Sweeping a Lightning Wallet

Helping your customers shut down their service

Design Guide

The time will come to say goodbye

There is going to come a time when your user is ready to stop using your app. Even if their experience is perfectly great, they may simply no longer need your service anymore. You want to make it as easy as possible for a user to withdraw funds from your app. Afterall, you want them to leave with a positive experience, and most importantly, it’s their money.

Issues users face when withdrawing funds

Imperfect numbers

We rarely have perfectly clean denominations of money in our wallets. Instead of $100, we have $121.69, and instead of 1,000 sats, we have 1,337 sats. During this stage where the user is trying to withdraw all their funds, it can be annoyance if they type in the wrong number and then have to go back and do a second transaction.

Calculating fees

With on-chain bitcoin payments, fee calculations are a little more straightforward; to put it simply, you select a fee, and eventually your transaction is included in a block, depending on how busy the bitcoin network is.

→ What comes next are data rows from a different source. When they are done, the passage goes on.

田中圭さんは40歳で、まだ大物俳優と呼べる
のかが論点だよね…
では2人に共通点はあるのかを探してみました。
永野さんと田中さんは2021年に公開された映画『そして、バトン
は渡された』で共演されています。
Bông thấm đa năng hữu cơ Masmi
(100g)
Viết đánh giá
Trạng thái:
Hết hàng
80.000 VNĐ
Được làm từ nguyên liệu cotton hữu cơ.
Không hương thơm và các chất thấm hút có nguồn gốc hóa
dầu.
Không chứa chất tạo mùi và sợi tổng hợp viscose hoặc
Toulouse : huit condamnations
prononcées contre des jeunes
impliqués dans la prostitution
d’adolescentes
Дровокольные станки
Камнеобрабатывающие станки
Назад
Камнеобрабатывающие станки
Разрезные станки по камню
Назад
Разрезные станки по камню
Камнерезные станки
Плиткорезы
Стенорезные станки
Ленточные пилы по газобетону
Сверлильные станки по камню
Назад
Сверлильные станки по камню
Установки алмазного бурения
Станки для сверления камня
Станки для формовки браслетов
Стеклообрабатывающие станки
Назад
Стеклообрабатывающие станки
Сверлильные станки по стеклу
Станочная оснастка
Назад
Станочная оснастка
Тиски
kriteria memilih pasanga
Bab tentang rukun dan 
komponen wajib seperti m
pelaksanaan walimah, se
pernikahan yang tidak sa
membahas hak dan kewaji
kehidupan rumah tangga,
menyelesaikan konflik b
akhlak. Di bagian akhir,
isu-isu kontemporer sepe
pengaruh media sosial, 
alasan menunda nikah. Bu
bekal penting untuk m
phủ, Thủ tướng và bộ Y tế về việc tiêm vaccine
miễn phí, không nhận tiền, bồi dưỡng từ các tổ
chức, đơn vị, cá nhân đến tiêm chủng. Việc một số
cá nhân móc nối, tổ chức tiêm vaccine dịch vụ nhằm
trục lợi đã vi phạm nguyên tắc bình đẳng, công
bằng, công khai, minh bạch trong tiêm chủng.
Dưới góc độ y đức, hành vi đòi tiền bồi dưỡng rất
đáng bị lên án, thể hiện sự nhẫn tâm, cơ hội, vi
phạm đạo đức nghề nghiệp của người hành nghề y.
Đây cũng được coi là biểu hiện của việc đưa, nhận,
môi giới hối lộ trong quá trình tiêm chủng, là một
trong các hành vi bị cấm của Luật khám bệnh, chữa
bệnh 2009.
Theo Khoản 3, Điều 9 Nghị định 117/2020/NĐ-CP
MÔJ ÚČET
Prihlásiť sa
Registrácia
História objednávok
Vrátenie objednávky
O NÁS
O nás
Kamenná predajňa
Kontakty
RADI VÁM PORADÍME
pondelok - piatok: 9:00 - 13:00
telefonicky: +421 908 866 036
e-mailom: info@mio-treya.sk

However, Lightning fees are less straight-forward. Instead, you are defining a maximum fee you are willing to pay. From there, the Lightning wallet will attempt to succesfully make the payment by paying as small a fee as possible.

While smaller fees are typically great, it becomes an annoyance when trying to sweep a wallet because it can result in “loose change” left behind in the wallet.

Send Max Button

A “Send Max” button is a helpful tool that will prevent the user from doing a lot of guesswork. Instead of checking their balance and copying that number, the user can simply press the button to indicate their intentions to send everything. Your app can handle calculating the appropriate Lightning routing fees — just be sure to indicate to your user that fees will be deducted from the amount.

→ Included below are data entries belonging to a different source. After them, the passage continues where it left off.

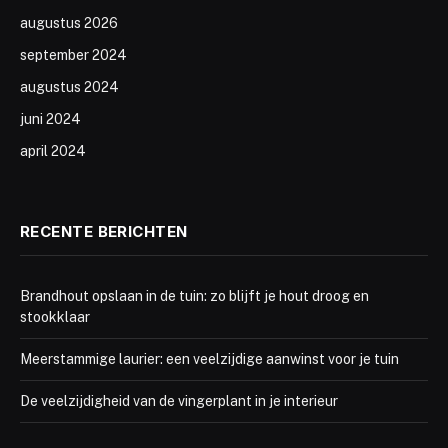
augustus 2026
september 2024
augustus 2024
juni 2024
april 2024
RECENTE BERICHTEN
Brandhout opslaan in de tuin: zo blijft je hout droog en
stookklaar
Meerstammige laurier: een veelzijdige aanwinst voor je tuin
De veelzijdigheid van de vingerplant in je interieur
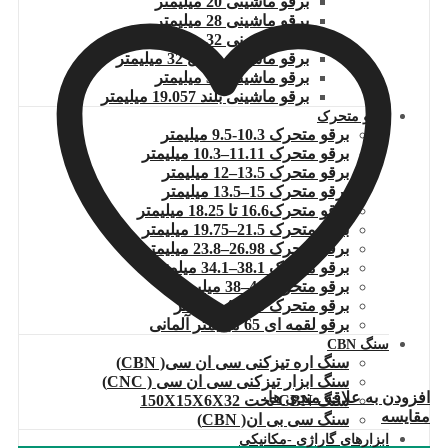
برقو ماشینی 20 میلیمتر
برقو ماشینی 28 میلیمتر
برقو ماشینی 32 میلیمتر مارپیچ
برقو ماشینی ماپال 32 میلیمتر
برقو ماشینی 34 میلیمتر
برقو ماشینی بلند 19.057 میلیمتر
برقو متحرک
برقو متحرک 10.3-9.5 میلیمتر
برقو متحرک 11.11–10.3 میلیمتر
برقو متحرک 13.5–12 میلیمتر
برقو متحرک 15–13.5 میلیمتر
برقو متحرک16.6 تا 18.25 میلیمتر
برقو متحرک 21.5–19.75 میلیمتر
برقو متحرک 26.98–23.8 میلیمتر
برقو متحرک 38.1–34.1 میلمتر
برقو متحرک 46–38 میلیمتر
برقو متحرک 55–45 میلیمتر
برقو لقمه ای 65 میلیمتر آلمانی
سنگ CBN
سنگ اره تیزکنی سی ان سی( CBN)
سنگ ابزار تیزکنی سی ان سی ( CNC)
افزودن به علاقه مندی ها
سنگ CBN تخت 150X15X6X32
مقایسه
سنگ سی بی ان( CBN)
ابزارهای گاراژی -مکانیکی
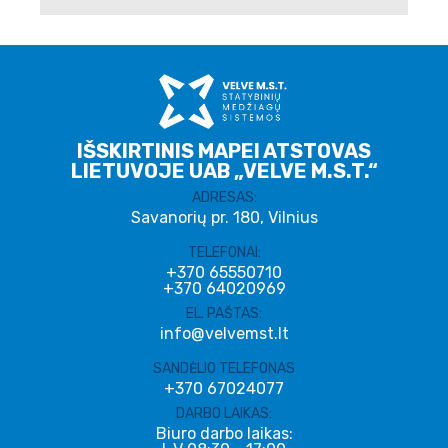
IŠSKIRTINIS MAPEI ATSTOVAS
LIETUVOJE UAB „VELVE M.S.T.“
ADRESAS:
Savanorių pr. 180, Vilnius
TELEFONAI:
+370 65550710
+370 64020969
EL. PAŠTAS:
info@velvemst.lt
SANDĖLIO TELEFONAS
+370 67024077
DARBO LAIKAS:
Biuro darbo laikas:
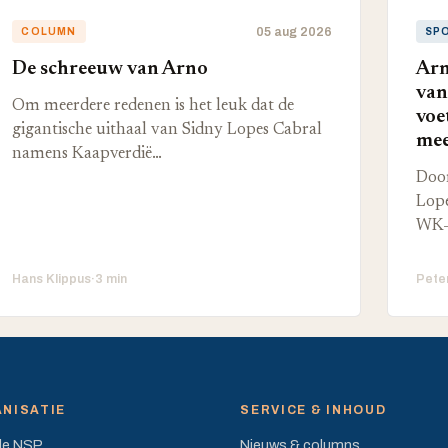
05 aug 2026
COLUMN
SP
De schreeuw van Arno
Arn
van
Om meerdere redenen is het leuk dat de
voe
gigantische uithaal van Sidny Lopes Cabral
mee
namens Kaapverdië…
Door
Lope
WK-
Hans Klippus
·
3 min
Pete
NISATIE
SERVICE & INHOUD
de NSP
Nieuws & columns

This is a subtle but important difference. In the ordinary Sending flow, your app can tell the user exctly how much bitcoin will get to it’s destination. In the Send Max, you can only provide an estimate, contigent upon fees. Be sure to indicate this transparently. Check out the examples below.

UI of a send screen with a keypad

User opens the app to withdraw their funds.

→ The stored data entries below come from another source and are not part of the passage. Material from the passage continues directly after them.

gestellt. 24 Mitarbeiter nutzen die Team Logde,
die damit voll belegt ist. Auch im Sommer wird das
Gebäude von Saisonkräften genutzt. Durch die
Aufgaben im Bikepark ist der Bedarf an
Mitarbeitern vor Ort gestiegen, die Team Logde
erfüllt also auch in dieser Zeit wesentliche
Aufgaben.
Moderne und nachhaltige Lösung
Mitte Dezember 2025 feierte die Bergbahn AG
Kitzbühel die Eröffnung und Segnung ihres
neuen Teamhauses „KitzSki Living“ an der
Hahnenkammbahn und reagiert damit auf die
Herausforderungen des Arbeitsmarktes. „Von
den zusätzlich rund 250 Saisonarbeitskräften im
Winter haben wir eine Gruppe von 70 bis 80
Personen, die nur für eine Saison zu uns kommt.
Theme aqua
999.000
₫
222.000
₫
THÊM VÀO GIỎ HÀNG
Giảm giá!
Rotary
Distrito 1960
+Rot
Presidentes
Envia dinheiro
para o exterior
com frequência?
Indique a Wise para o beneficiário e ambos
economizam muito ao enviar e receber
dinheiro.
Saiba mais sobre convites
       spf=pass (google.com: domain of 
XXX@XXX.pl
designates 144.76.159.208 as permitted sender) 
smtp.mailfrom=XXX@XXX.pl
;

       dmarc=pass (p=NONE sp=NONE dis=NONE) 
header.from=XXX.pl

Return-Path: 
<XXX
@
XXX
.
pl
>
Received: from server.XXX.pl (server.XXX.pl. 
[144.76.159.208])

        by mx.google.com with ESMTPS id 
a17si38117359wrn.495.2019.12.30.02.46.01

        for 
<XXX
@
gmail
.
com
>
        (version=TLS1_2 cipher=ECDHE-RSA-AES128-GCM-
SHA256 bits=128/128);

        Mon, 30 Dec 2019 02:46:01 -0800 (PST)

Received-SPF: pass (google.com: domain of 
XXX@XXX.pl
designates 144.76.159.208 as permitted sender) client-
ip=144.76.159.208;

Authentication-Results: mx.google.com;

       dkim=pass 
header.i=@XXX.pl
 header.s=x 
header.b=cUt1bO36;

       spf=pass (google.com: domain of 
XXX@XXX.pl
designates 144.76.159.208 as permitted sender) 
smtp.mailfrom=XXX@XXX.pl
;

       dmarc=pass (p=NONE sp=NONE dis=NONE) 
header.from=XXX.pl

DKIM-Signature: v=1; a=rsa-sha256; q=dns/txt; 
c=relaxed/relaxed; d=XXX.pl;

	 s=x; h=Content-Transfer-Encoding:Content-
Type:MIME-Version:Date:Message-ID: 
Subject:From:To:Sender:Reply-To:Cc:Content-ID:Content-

Send screen UI with Send Max button engaged

They use the "Send Max" button to indicate they want to send everything.

Sending UI with a lightning address entered into the destination input.

Typically, formats like Lightning address work better for sending the maximum amount.

Payment review UI

When reviewing, indicate that the amount is in estimate because fees will be subtracted.

Payment complete UI

After the Lightning payment is complete, reveal the final sent amount.

Alternative Approaches

Depending on the fee structure of the product, you might choose to simply give your users a flat fee. While some users may not appreciate it if the price is slightly higher, it can reduce the uncertainty when sweeping a Lightning wallet.

Regardless of how you proceed, aim to make sweeping the wallet just as smooth as onboarding to the wallet for your customers.